DEFORESTASI SEBAGAI FAKTOR PERUBAHAN IKLIM DAN PERAN NEGARA DALAM PENGENDALIANNYA
Kata Kunci:
Deforestasi, Iklim, Peran NegaraAbstrak
Deforestasi merupakan salah satu kontributor utama perubahan iklim global akibat meningkatnya emisi gas rumah kaca serta berkurangnya fungsi hutan sebagai penyerap karbon alami. Di negara berkembang, termasuk Indonesia, laju deforestasi masih menjadi persoalan serius yang dipicu oleh ekspansi sektor ekonomi, kebijakan pembangunan yang berorientasi eksploitasi sumber daya alam, serta lemahnya tata kelola kehutanan.

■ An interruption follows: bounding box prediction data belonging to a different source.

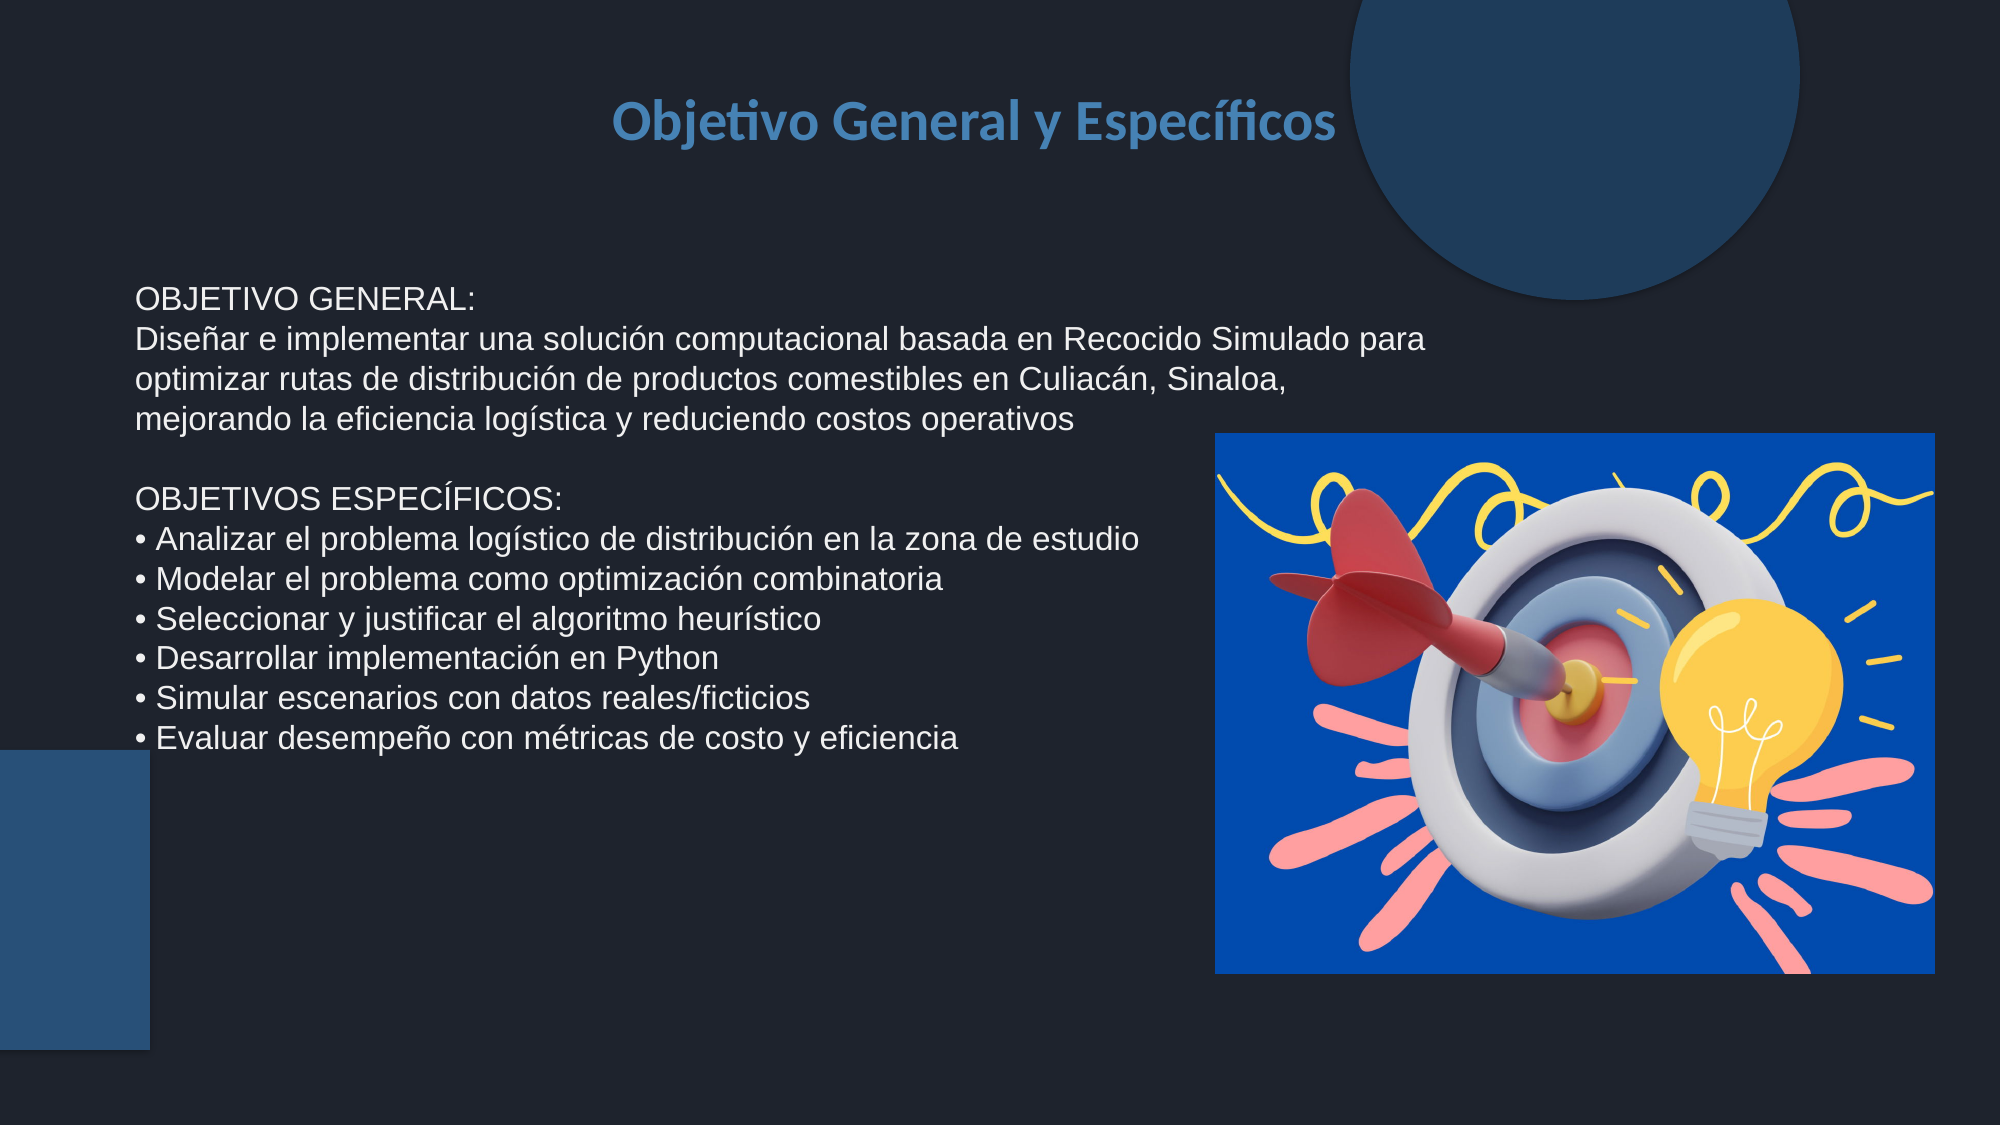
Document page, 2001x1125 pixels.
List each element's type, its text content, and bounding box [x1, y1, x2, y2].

text_box [1349, 0, 1801, 269]
text_box OBJETIVO GENERAL: Diseñar e implementar una solución computacional basada en Recocido Simulado para optimizar rutas de distribución de productos comestibles en Culiacán, Sinaloa, mejorando la eficiencia logística y reduciendo costos operativos OBJETIVOS ESPECÍFICOS: • Analizar el problema logístico de distribución en la zona de estudio • Modelar el problema como optimización combinatoria • Seleccionar y justificar el algoritmo heurístico • Desarrollar implementación en Python • Simular escenarios con datos reales/ficticios • Evaluar desempeño con métricas de costo y eficiencia [119, 269, 1845, 764]
picture [1214, 433, 1936, 974]
text_box [0, 749, 151, 1051]
text_box Objetivo General y Específicos [597, 75, 1353, 160]
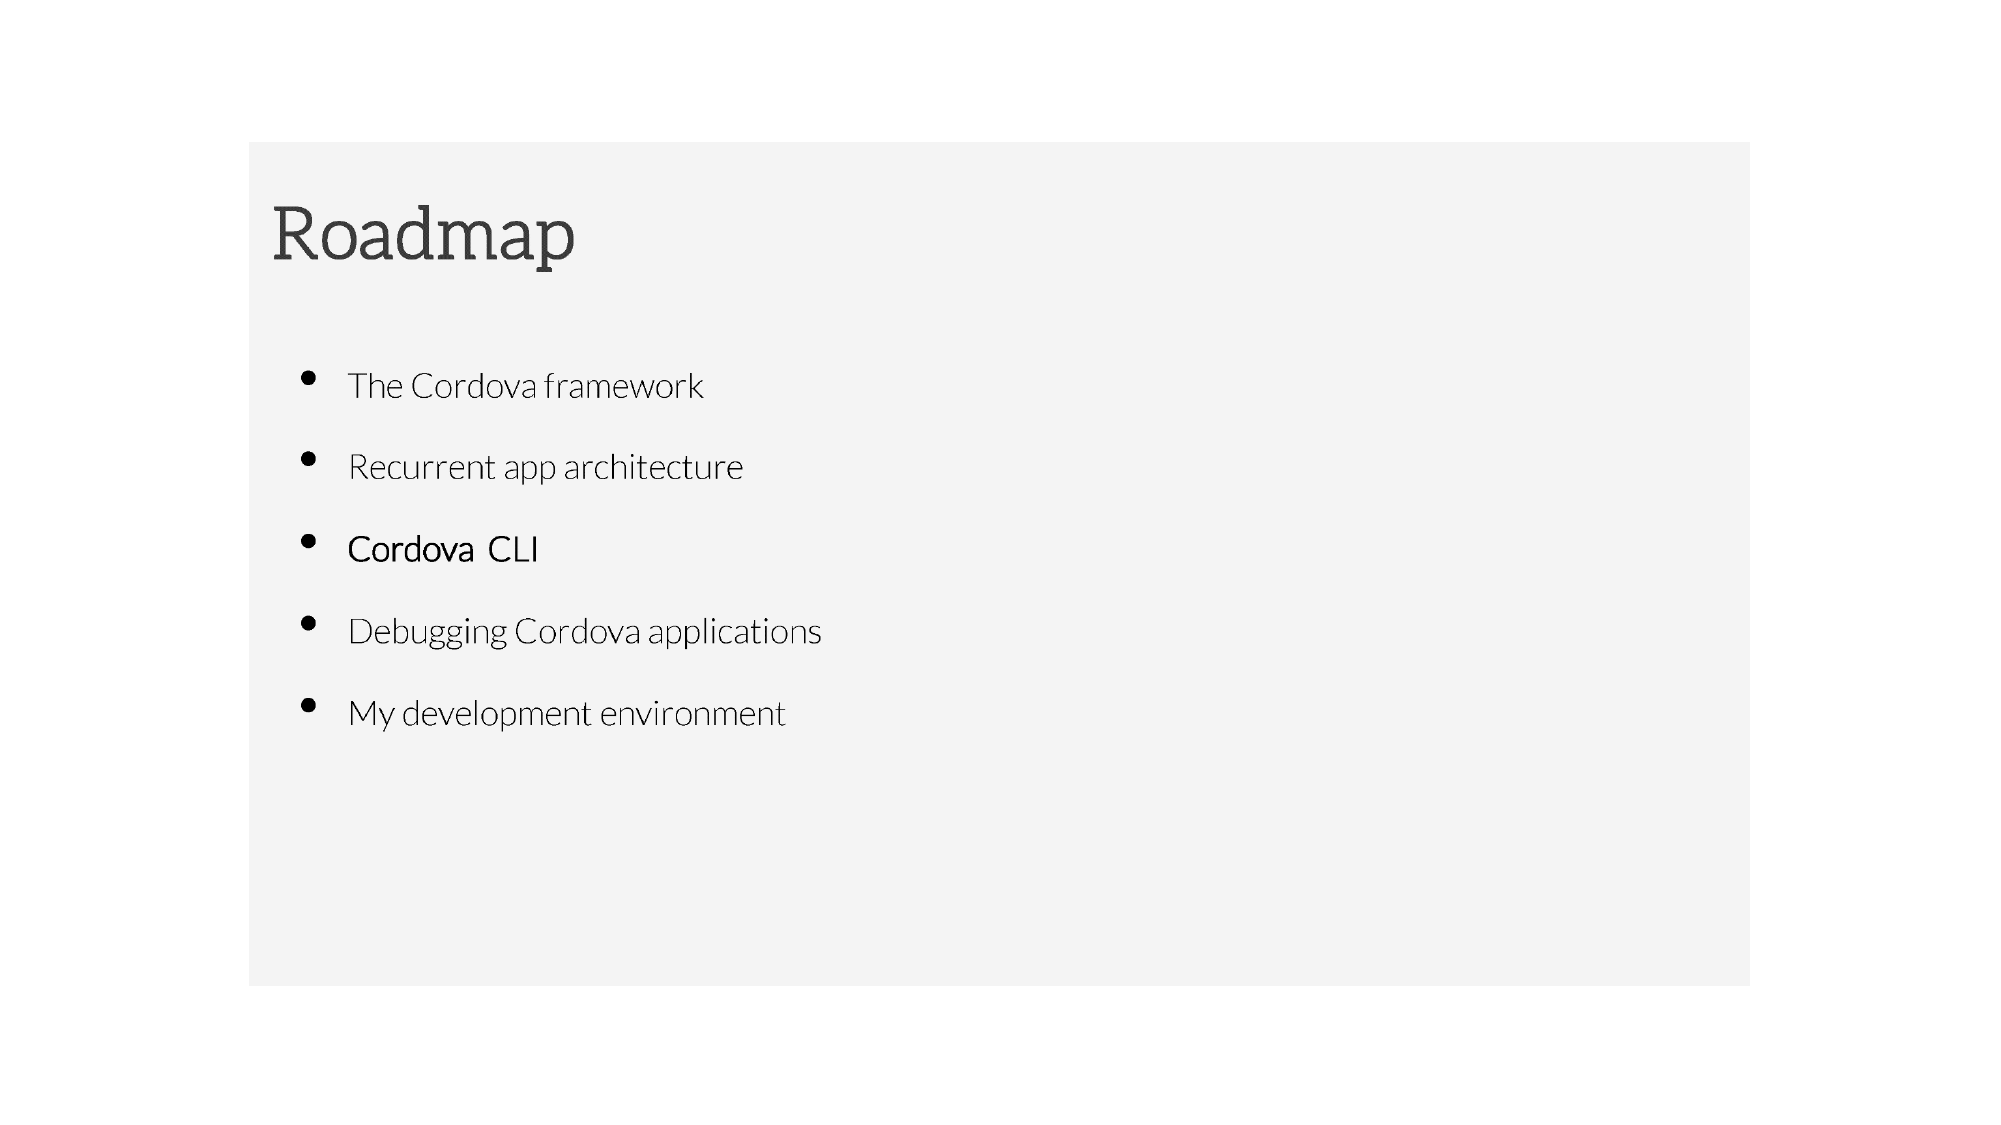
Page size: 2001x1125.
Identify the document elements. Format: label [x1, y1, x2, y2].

picture [249, 142, 1750, 986]
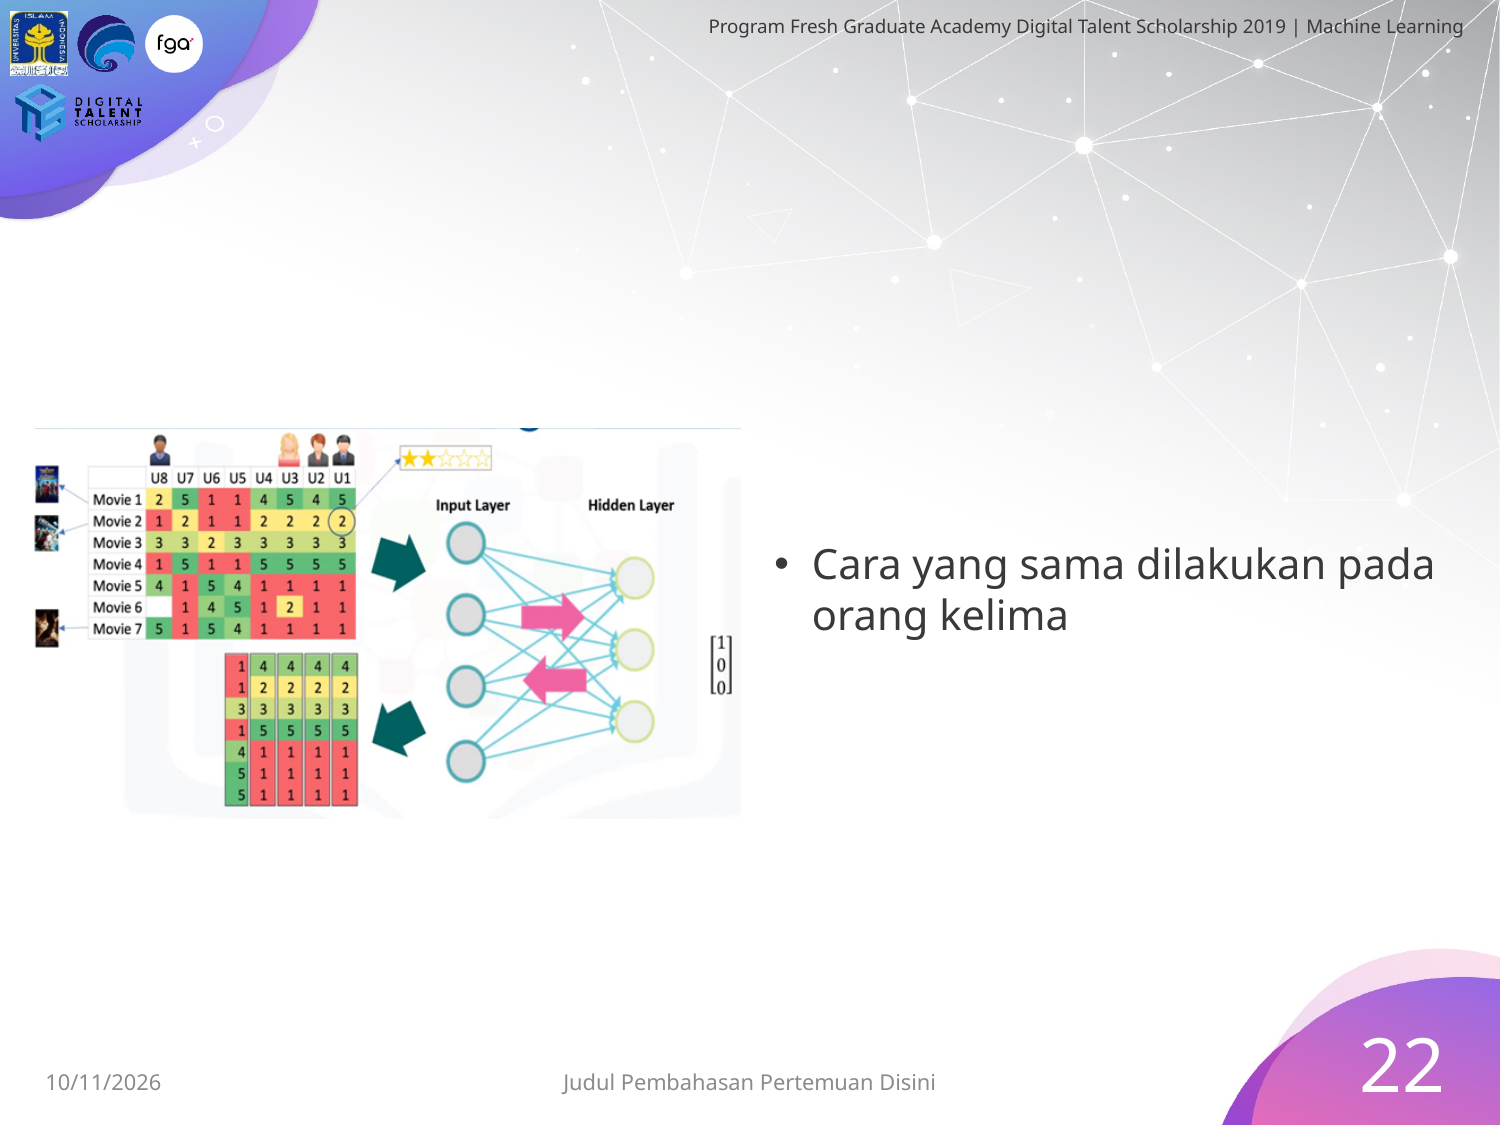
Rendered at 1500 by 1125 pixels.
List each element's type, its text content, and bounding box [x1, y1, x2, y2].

picture [0, 0, 1500, 1125]
footer Judul Pembahasan Pertemuan Disini [382, 1053, 1118, 1114]
slide_number 22 [1327, 1023, 1478, 1114]
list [30, 428, 741, 819]
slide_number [30, 1053, 272, 1114]
list Cara yang sama dilakukan pada orang kelima [759, 234, 1478, 1014]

Artikel ini bertujuan untuk menganalisis deforestasi sebagai faktor perubahan iklim dengan menitikberatkan pada peran dan tanggung jawab negara dalam pengendaliannya. Pembahasan difokuskan pada empat aspek utama, yaitu: deforestasi sebagai kontributor perubahan iklim, faktor penyebab dan dampak deforestasi, peran negara dalam pengendalian deforestasi, serta kebijakan negara beserta tantangan implementasinya. Metode penelitian yang digunakan adalah yuridis normatif dengan pendekatan peraturan perundang-undangan dan konseptual, melalui penelaahan terhadap regulasi nasional dan instrumen hukum internasional terkait perlindungan hutan dan perubahan iklim. Hasil kajian menunjukkan bahwa negara memiliki kewajiban konstitusional dan yuridis untuk mengendalikan deforestasi sebagai bagian dari upaya mitigasi perubahan iklim. Namun demikian, pelaksanaan kebijakan pengendalian deforestasi masih menghadapi berbagai hambatan, seperti lemahnya penegakan hukum, konflik kepentingan ekonomi, dan kurangnya koordinasi antar lembaga. Oleh karena itu, diperlukan penguatan peran negara melalui kebijakan yang konsisten, penegakan hukum yang efektif, serta integrasi kepentingan lingkungan dalam agenda pembangunan berkelanjutan guna menekan laju deforestasi dan mendukung upaya penanggulangan perubahan iklim.